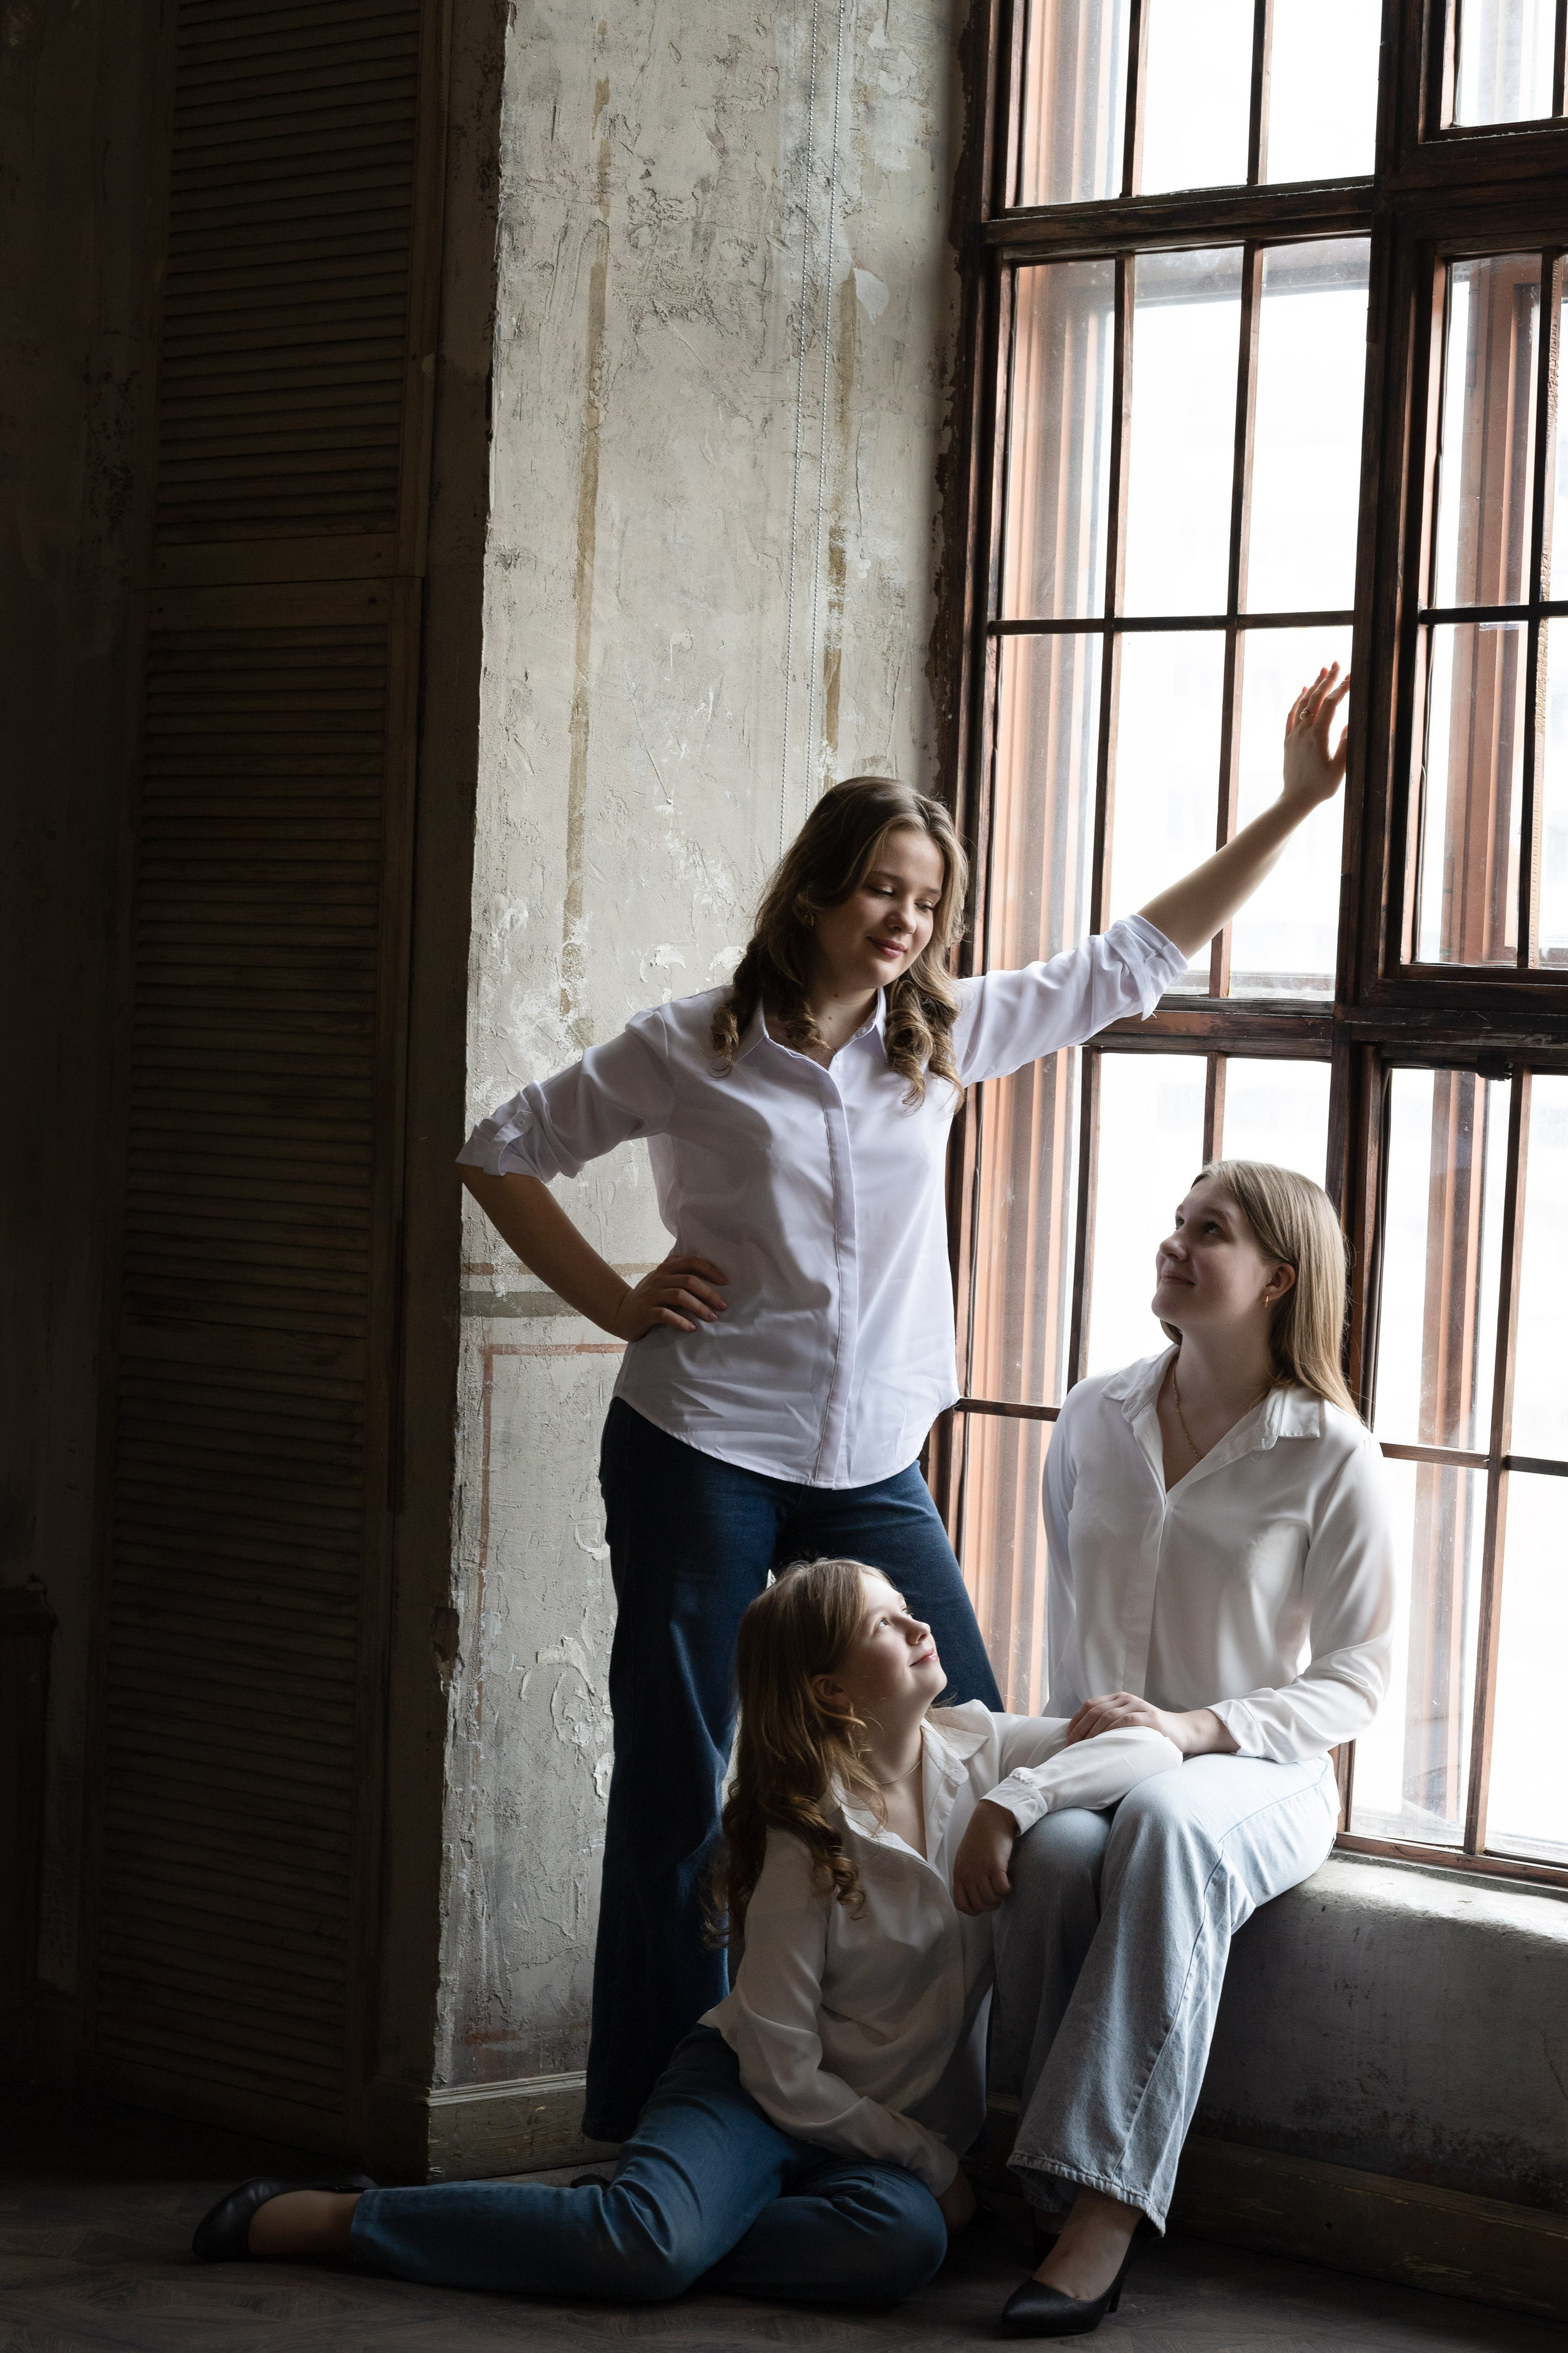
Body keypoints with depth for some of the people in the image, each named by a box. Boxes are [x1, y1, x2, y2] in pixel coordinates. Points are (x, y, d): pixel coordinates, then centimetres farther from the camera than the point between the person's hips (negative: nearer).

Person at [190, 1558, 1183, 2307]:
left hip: (897, 2137, 4)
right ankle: (339, 2217, -21)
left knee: (903, 2239, -34)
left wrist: (1017, 1800, -19)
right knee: (654, 2240, -35)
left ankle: (613, 2239, -18)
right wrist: (932, 2161, -10)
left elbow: (1153, 1747, -7)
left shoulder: (975, 1752, 1)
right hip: (756, 2097, -4)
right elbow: (784, 2075, -13)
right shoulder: (804, 1844, -13)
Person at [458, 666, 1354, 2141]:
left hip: (870, 1468, 4)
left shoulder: (944, 1037, 6)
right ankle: (660, 2112, 12)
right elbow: (498, 1154, 4)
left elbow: (1139, 958, 9)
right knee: (677, 1783, 2)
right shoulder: (688, 1051, -5)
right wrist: (615, 1302, -4)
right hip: (701, 1454, -4)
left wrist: (1296, 801, 5)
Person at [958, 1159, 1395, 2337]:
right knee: (1055, 1853, -35)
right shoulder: (1096, 1419, 11)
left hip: (1255, 1771, -3)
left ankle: (1104, 2208, -44)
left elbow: (1355, 1680, -3)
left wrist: (1198, 1728, -17)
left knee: (1166, 1827, -40)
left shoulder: (1332, 1456, -3)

▸ **WORK ITEM**
Copy exactly, and only, the lines from the line containing "left ankle: (613, 2239, -18)" to the end of the listing, with both ends included.

▸ **ANSWER FOR THIS EXERCISE**
left ankle: (613, 2239, -18)
right wrist: (932, 2161, -10)
left elbow: (1153, 1747, -7)
left shoulder: (975, 1752, 1)
right hip: (756, 2097, -4)
right elbow: (784, 2075, -13)
right shoulder: (804, 1844, -13)
Person at [458, 666, 1354, 2141]:
left hip: (870, 1468, 4)
left shoulder: (944, 1037, 6)
right ankle: (660, 2112, 12)
right elbow: (498, 1154, 4)
left elbow: (1139, 958, 9)
right knee: (677, 1783, 2)
right shoulder: (688, 1051, -5)
right wrist: (615, 1302, -4)
right hip: (701, 1454, -4)
left wrist: (1296, 801, 5)
Person at [958, 1159, 1395, 2337]:
right knee: (1055, 1853, -35)
right shoulder: (1096, 1419, 11)
left hip: (1255, 1771, -3)
left ankle: (1104, 2208, -44)
left elbow: (1355, 1680, -3)
left wrist: (1198, 1728, -17)
left knee: (1166, 1827, -40)
left shoulder: (1332, 1456, -3)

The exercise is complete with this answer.